§ SOURCE RECORDS:
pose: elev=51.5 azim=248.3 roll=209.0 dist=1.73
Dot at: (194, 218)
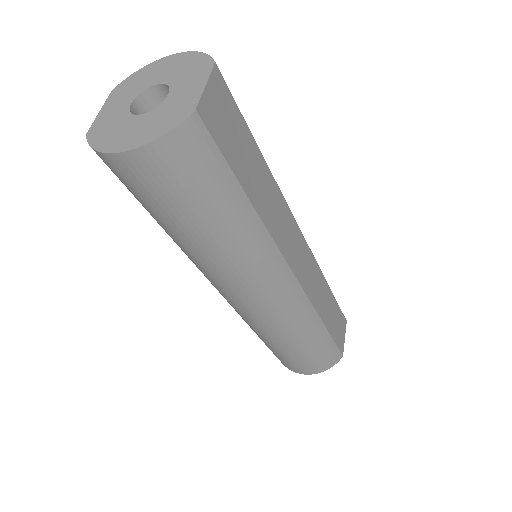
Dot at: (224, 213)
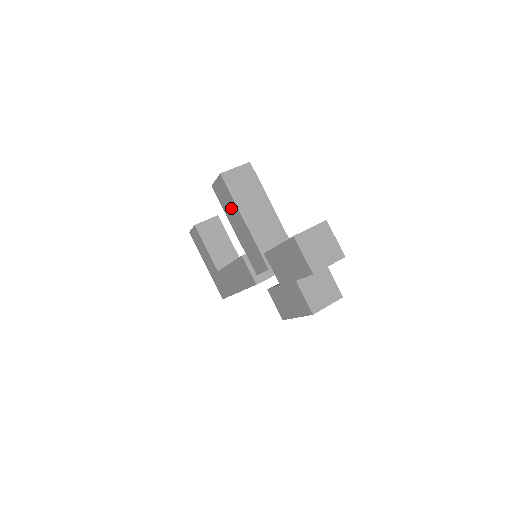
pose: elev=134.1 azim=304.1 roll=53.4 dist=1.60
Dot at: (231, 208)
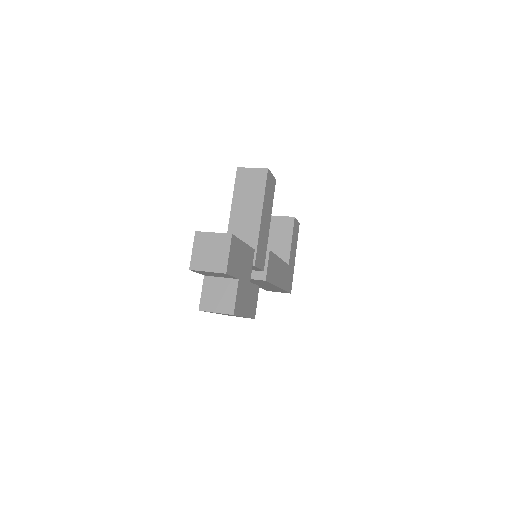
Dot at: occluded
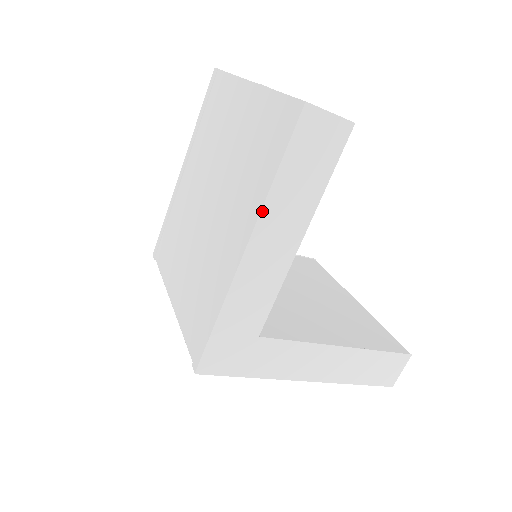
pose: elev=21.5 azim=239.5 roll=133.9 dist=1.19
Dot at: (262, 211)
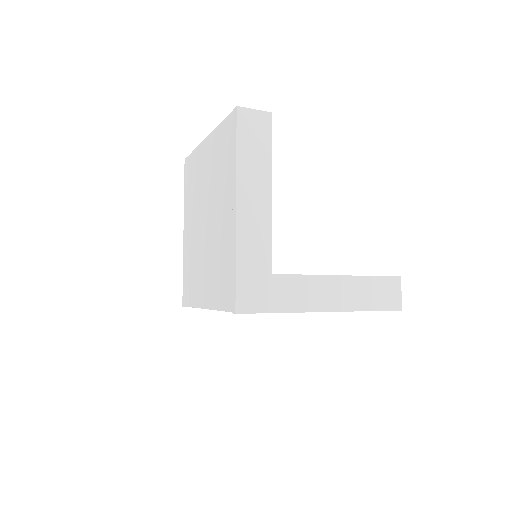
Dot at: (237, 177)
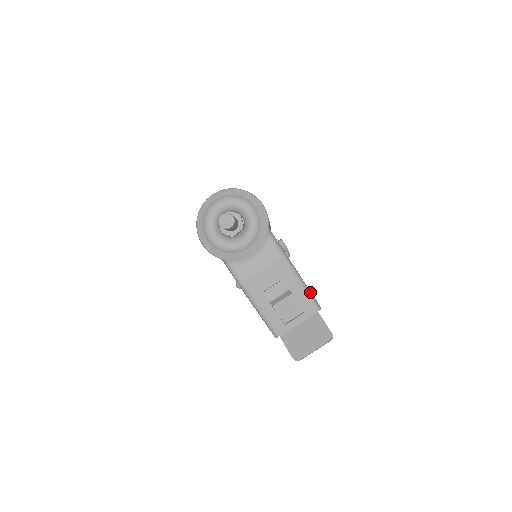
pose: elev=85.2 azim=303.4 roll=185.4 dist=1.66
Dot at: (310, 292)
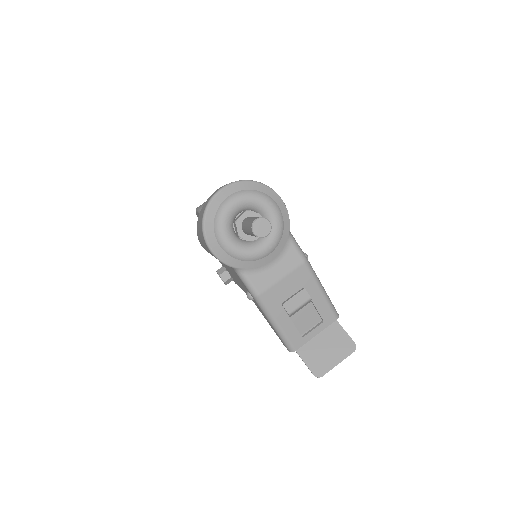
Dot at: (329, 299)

§ SET EXERCISE:
Format the lines of all the rows above as a numbered list, skipping any blank lines and leaving out the pictures.

§ RESPONSE TO THIS TASK:
1. pose: elev=51.5 azim=248.3 roll=209.0 dist=1.73
2. Dot at: (194, 218)
3. Dot at: (224, 213)
4. pose: elev=134.1 azim=304.1 roll=53.4 dist=1.60
5. Dot at: (231, 208)
6. Dot at: occluded
7. pose: elev=21.5 azim=239.5 roll=133.9 dist=1.19
8. Dot at: (262, 211)
9. Dot at: (237, 177)
10. pose: elev=85.2 azim=303.4 roll=185.4 dist=1.66
11. Dot at: (310, 292)
12. Dot at: (329, 299)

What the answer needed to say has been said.